Motor oil is an essential lubricant. It’s main function is to lubricate the moving parts in your engine. It also cleans, inhibits corrosion and cools the engine, by carrying heat away from those moving parts. For years, the accepted interval for oil replacement and filter service has been every three months or 3000 miles.
Improvements in oil chemistry and engine design technology have allowed for longer oil change intervals; typically it’s anywhere from 4,000 to 10,000 miles for most vehicles, depending on the specific oil type (full synthetic vs. synthetic blend).
Over time, oil can break down as a result of the operating temperatures of today’s smaller, higher-revving engines. When this occurs, the oil becomes less effective and friction may increase, resulting in excessive and premature wear. Dirt and other contaminants may build up in both the oil and oil filter as well, creating sludge, also known as “gel.”
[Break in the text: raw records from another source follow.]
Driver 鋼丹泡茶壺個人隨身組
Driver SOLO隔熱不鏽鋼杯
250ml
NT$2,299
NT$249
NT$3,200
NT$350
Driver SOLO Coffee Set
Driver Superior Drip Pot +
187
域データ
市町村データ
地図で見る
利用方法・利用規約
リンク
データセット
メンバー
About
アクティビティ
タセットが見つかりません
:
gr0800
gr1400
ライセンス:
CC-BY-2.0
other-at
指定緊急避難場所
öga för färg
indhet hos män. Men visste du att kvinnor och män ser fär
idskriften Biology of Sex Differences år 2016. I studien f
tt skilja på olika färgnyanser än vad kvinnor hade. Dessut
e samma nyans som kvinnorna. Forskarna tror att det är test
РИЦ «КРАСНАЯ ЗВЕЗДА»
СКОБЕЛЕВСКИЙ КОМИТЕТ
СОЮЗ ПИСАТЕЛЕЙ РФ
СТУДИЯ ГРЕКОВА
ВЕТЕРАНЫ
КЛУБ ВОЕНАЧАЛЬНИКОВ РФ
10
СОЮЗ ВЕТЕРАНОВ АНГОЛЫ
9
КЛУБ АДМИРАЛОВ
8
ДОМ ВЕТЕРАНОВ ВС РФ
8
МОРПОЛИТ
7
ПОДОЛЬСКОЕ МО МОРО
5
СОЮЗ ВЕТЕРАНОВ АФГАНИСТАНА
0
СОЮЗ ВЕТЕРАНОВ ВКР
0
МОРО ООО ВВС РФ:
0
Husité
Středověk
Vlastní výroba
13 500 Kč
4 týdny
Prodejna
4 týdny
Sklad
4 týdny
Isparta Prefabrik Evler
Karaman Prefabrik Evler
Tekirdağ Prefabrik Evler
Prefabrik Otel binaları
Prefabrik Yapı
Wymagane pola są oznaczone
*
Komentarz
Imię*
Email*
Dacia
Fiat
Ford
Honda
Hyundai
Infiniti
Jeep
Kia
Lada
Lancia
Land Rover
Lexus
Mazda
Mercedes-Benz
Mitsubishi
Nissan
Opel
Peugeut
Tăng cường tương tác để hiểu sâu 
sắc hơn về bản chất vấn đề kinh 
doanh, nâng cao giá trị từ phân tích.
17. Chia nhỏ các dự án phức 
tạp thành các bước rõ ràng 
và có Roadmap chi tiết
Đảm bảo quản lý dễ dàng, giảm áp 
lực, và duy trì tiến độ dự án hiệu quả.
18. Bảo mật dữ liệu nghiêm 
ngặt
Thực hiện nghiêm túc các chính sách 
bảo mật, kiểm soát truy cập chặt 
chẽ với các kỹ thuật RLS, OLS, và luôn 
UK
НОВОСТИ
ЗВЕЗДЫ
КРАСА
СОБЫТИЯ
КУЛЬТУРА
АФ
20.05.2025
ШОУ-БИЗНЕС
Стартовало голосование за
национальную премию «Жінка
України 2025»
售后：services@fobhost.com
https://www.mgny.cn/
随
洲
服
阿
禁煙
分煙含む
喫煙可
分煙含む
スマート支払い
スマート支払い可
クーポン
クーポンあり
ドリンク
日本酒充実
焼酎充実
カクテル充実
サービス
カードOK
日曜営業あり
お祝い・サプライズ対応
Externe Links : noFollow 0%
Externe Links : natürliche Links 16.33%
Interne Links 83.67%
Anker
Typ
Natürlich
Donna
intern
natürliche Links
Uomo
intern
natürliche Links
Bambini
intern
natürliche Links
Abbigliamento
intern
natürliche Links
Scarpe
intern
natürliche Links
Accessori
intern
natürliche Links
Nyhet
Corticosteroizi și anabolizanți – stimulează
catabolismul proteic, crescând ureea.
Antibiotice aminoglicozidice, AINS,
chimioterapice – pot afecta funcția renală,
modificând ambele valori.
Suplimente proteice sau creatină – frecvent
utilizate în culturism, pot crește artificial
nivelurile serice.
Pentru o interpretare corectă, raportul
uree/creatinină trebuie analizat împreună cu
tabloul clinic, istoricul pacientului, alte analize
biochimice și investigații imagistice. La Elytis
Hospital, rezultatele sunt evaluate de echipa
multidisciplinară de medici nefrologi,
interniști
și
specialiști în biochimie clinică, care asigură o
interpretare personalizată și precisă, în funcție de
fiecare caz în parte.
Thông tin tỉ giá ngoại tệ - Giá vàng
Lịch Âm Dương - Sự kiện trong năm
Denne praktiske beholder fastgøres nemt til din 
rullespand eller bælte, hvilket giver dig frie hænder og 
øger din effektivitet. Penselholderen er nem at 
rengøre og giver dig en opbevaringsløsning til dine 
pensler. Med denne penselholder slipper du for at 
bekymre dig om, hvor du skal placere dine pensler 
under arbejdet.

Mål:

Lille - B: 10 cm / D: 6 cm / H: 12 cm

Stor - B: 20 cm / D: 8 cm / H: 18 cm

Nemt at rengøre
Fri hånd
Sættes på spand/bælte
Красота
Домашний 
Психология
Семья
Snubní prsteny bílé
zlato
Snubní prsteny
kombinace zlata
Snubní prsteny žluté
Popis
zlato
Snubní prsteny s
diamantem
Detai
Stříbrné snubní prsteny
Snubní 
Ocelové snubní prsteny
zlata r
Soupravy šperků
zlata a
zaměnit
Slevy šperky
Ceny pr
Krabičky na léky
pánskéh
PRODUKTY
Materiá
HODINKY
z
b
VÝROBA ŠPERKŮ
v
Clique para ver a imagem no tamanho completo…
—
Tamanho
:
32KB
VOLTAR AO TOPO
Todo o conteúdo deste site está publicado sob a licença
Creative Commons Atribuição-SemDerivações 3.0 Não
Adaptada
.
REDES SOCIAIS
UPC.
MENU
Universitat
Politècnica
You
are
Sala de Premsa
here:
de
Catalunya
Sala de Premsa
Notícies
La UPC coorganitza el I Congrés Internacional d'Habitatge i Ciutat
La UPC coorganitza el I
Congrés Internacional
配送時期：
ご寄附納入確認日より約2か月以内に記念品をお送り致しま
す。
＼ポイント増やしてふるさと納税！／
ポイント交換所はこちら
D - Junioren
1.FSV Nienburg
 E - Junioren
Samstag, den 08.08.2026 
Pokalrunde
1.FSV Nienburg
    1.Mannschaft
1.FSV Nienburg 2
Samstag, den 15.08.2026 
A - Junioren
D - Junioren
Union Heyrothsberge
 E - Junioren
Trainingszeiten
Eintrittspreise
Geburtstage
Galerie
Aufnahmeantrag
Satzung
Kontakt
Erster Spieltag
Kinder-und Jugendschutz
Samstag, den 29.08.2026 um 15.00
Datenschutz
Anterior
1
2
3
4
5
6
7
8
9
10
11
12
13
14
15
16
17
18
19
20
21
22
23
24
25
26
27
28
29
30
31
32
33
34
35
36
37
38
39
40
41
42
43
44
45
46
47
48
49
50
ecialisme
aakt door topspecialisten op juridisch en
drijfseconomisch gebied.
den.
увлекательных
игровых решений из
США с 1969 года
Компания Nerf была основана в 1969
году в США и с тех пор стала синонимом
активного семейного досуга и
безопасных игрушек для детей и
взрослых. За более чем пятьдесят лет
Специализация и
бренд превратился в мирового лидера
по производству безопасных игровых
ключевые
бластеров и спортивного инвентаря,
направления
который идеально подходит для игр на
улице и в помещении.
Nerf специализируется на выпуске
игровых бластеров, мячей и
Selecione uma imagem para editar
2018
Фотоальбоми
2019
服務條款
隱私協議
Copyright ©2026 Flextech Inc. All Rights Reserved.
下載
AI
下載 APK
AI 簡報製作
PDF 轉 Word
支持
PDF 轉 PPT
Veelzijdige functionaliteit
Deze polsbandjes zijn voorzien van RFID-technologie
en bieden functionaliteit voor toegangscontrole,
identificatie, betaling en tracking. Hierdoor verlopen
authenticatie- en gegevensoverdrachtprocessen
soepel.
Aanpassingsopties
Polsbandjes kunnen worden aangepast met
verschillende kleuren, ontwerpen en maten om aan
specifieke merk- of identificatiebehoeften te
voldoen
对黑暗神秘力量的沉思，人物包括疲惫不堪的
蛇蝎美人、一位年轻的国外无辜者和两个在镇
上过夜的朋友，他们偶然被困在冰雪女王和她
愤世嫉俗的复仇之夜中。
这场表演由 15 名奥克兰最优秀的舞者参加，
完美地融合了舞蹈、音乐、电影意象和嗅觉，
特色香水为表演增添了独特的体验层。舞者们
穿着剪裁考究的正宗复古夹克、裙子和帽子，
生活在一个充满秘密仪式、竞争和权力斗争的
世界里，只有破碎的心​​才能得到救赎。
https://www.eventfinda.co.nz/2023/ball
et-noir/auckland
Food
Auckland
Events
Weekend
Failure to follow recommended service intervals may cause your engine to work harder, eventually leading to premature wear and possible engine failure. From a safety standpoint, failing to change your oil isn’t likely to pose a problem for you or other motorists. From an environmental point of view, maintaining your vehicle according to the manufacturer’s recommendations and your current driving conditions will result in a vehicle that runs better, with lower exhaust emissions and a smaller carbon footprint.